Running it like this, it does find both truststore and keystore (we deployed them on master and worker nodes).
Our question now is: how can we recover the password stored on the keystore being passed, so we can set the configuration key "es.net.http.auth.pass" with the value coming from the keystore?
Is there any naming convention? Do we set that item in a different way?
@Miguel_Oliveira sorry your posts haven't received much attention yet. Rest assured that your question is certainly not silly.
Our question now is: how can we recover the password stored on the keystore being passed, so we can set the configuration key "es.net.http.auth.pass" with the value coming from the keystore?
Is there any naming convention? Do we set that item in a different way?

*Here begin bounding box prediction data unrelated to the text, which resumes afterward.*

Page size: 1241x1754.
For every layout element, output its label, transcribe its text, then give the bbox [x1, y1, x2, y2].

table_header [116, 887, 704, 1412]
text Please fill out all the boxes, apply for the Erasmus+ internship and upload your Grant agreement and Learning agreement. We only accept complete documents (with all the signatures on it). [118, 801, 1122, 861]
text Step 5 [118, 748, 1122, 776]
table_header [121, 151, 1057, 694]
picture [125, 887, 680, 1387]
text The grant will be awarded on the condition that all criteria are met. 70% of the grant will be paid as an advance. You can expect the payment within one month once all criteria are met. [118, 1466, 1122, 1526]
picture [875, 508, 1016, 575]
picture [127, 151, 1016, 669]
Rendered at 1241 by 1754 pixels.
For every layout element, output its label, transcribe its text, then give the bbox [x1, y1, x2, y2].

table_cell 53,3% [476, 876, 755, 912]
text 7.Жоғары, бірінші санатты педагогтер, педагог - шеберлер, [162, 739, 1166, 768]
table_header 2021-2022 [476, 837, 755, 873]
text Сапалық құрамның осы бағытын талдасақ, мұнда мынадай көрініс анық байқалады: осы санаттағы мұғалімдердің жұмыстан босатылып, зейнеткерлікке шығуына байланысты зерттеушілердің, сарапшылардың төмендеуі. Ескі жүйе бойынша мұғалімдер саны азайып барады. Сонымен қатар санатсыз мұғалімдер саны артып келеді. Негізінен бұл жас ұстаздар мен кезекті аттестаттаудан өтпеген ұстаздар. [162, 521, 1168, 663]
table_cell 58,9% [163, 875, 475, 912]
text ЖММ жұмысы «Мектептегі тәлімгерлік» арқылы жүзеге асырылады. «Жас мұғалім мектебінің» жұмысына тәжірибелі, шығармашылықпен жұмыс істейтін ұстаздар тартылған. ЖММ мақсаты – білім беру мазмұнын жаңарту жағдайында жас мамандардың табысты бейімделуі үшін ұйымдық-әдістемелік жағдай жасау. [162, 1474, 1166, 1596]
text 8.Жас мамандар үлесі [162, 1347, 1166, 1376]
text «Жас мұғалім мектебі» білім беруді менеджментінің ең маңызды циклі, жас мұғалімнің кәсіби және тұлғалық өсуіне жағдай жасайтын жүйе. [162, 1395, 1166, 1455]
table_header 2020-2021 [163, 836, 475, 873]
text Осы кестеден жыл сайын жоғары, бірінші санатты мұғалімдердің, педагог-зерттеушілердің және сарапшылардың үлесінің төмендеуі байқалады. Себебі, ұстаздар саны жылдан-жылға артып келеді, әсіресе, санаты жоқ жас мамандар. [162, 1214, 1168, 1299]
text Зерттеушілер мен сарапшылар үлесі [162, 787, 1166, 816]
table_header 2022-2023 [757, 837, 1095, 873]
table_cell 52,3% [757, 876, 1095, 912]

When using the ES-Hadoop secure settings feature (the es.keystore.location setting), the connector will read settings from the keystore as if those settings were provided through the regular configuration for the job.

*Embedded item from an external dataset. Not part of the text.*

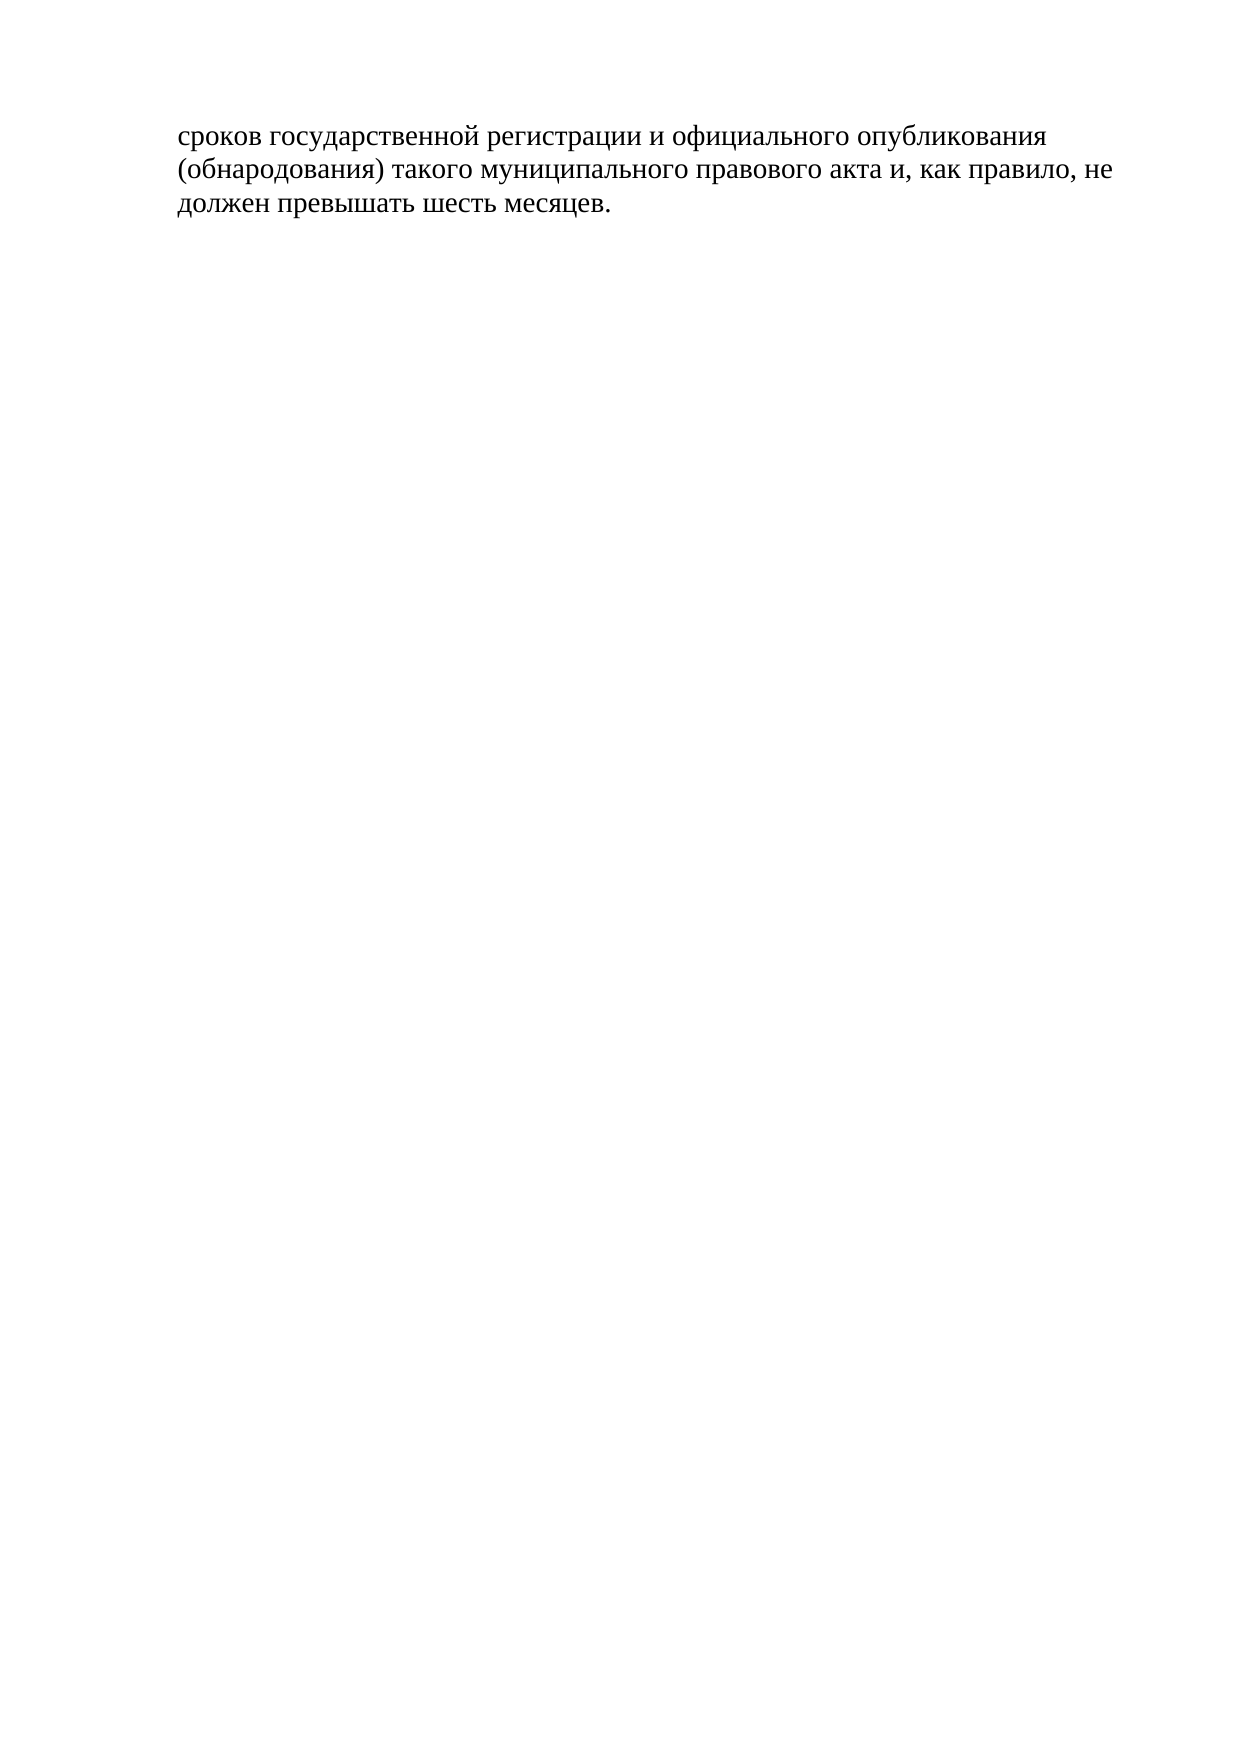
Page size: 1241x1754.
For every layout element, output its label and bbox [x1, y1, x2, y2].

text [177, 118, 1152, 219]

In this case, you are setting your es.net.http.auth.pass value in the keystore so that it isn't in plain text in the job configuration. When the job starts though, it will attempt to read all securable settings from the keystore first, and if it does not find them in there, it will fall back to checking the regular configuration (for the sake of backwards compatibility). Do note that the only settings that will be read from the keystore in this manner are the following ones:
es.net.http.auth.pass
es.net.ssl.keystore.pass
es.net.ssl.truststore.pass
es.net.proxy.http.pass
es.net.proxy.https.pass
es.net.proxy.socks.pass
Are you currently running into any problems with accessing the cluster?